Recommendation of an MPC test
The lab reports of the semi-annual trend analyses of circulation oil from a steam turbine were always marked OK with a green tick. However, in the last lab report we received an urgent recommendation to conduct an MPC test or change the oil. What is behind the MPC test?
A high degree of efficacy, short start-up periods and flexibility under changing operating conditions – today, turbines must meet a variety of requirements. Increasingly, they depend on their turbine oils to operate safely.
These must cope with:
- very long oil change intervals
- increased oil circulation temperatures
- more compact oil circulation system structures with shorter circulation times.

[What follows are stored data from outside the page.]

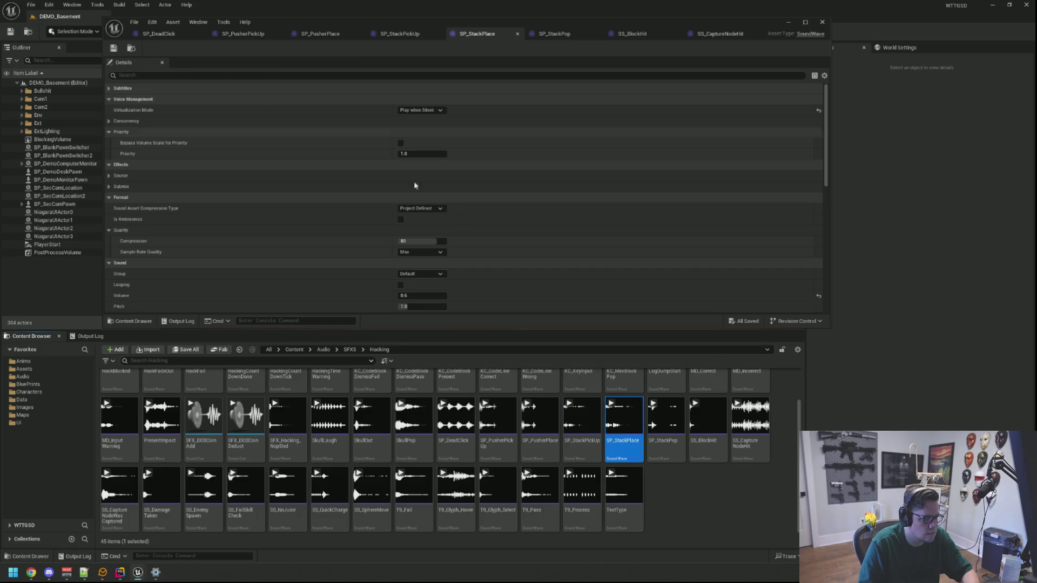
scroll(547, 228, "down", 5)
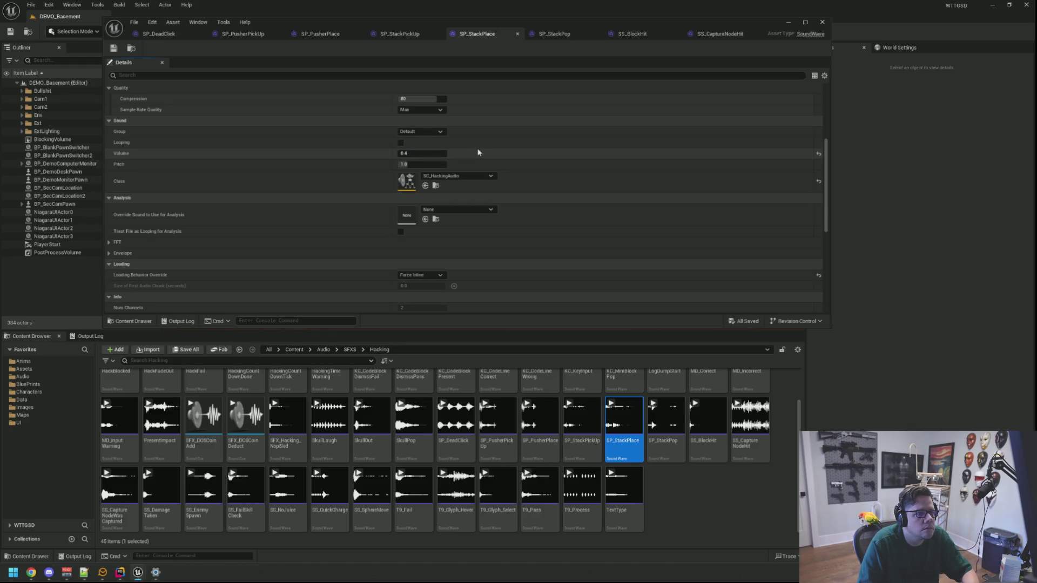
left_click(553, 35)
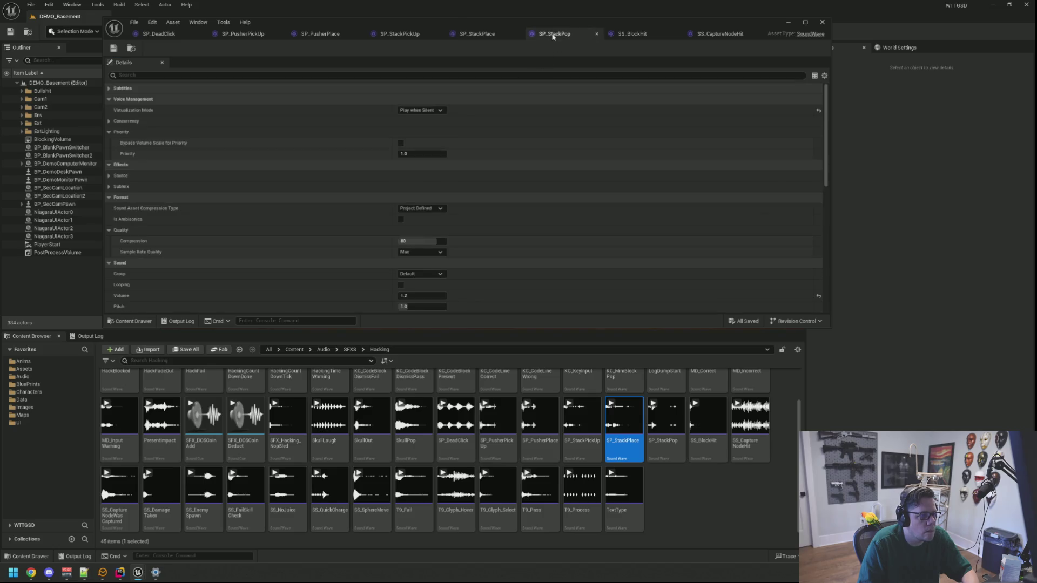
scroll(481, 177, "down", 3)
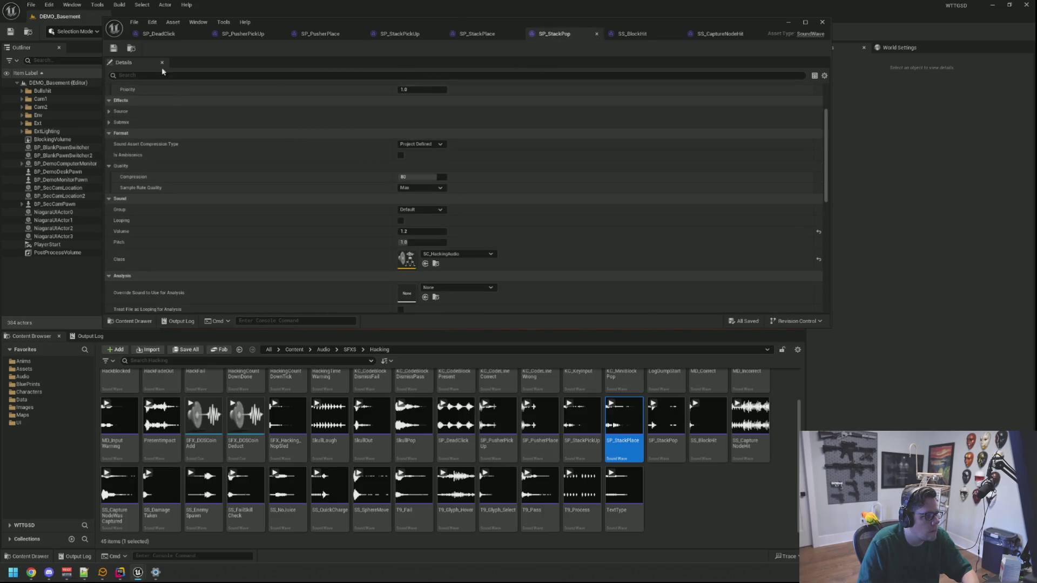
left_click(136, 50)
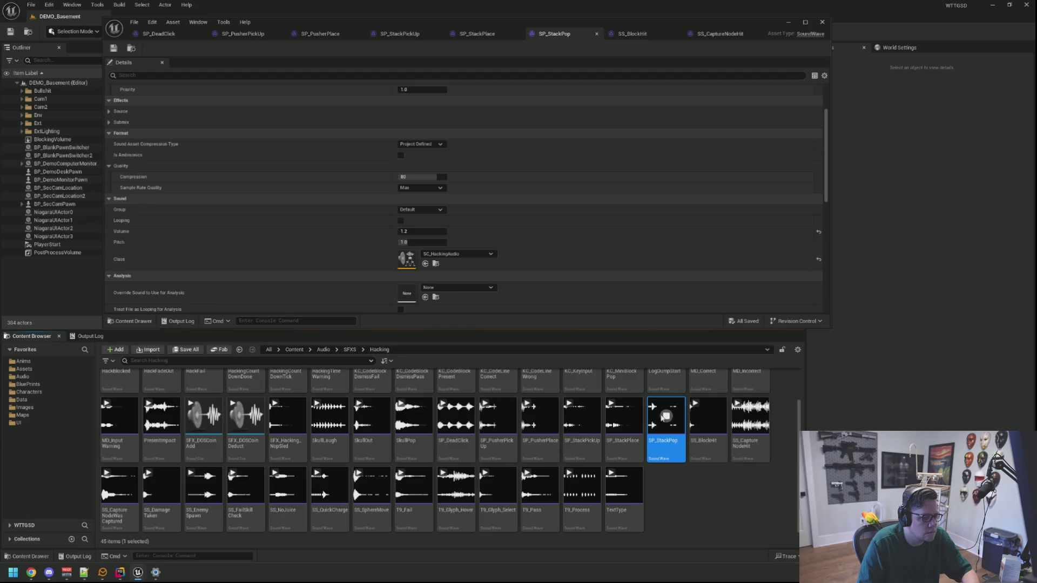
left_click(423, 232)
type("0.8")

Although the standard specifications for turbine oils are constantly being tightened, they often do not sufficiently cover individual strain scenarios. Accordingly, the focus is increasingly on practical performance tests as a prerequisite for the recommending of oils by the OEM.
The long-term use of turbine oils is influenced by several factors.
- Oxidation: accelerated by the oil's reaction with atmospheric oxygen in connection with increased oil circulation temperatures of over 60°C
- Thermal disintegration of base oil and additive package: through localised extreme temperatures during electrostatic discharges or local spontaneous combustion of compressed, undissolved air bubbles
- Contaminants: water, dust, wear particles and mixtures with other oils.
There are various consequences for the turbine oil: significant consumption of antioxidants, potential filtering of anti-foaming additives, deterioration of air output behaviour, decomposition of the wear protection package, reaction products in the form of undissolved oil components, deposits (sludge), varnish formation, dark colouration and/or oil turbidity.
As well as the deterioration of lubricant performance, the deposits constitute a risk for the system above all. The solubility of the additives in the base oil play a key role in their formation. Today, the manufacturers of turbine oils are increasingly using base oils in groups II (hydrotreated), III (hydrocrack) and IV PAO (poly-alpha olefins).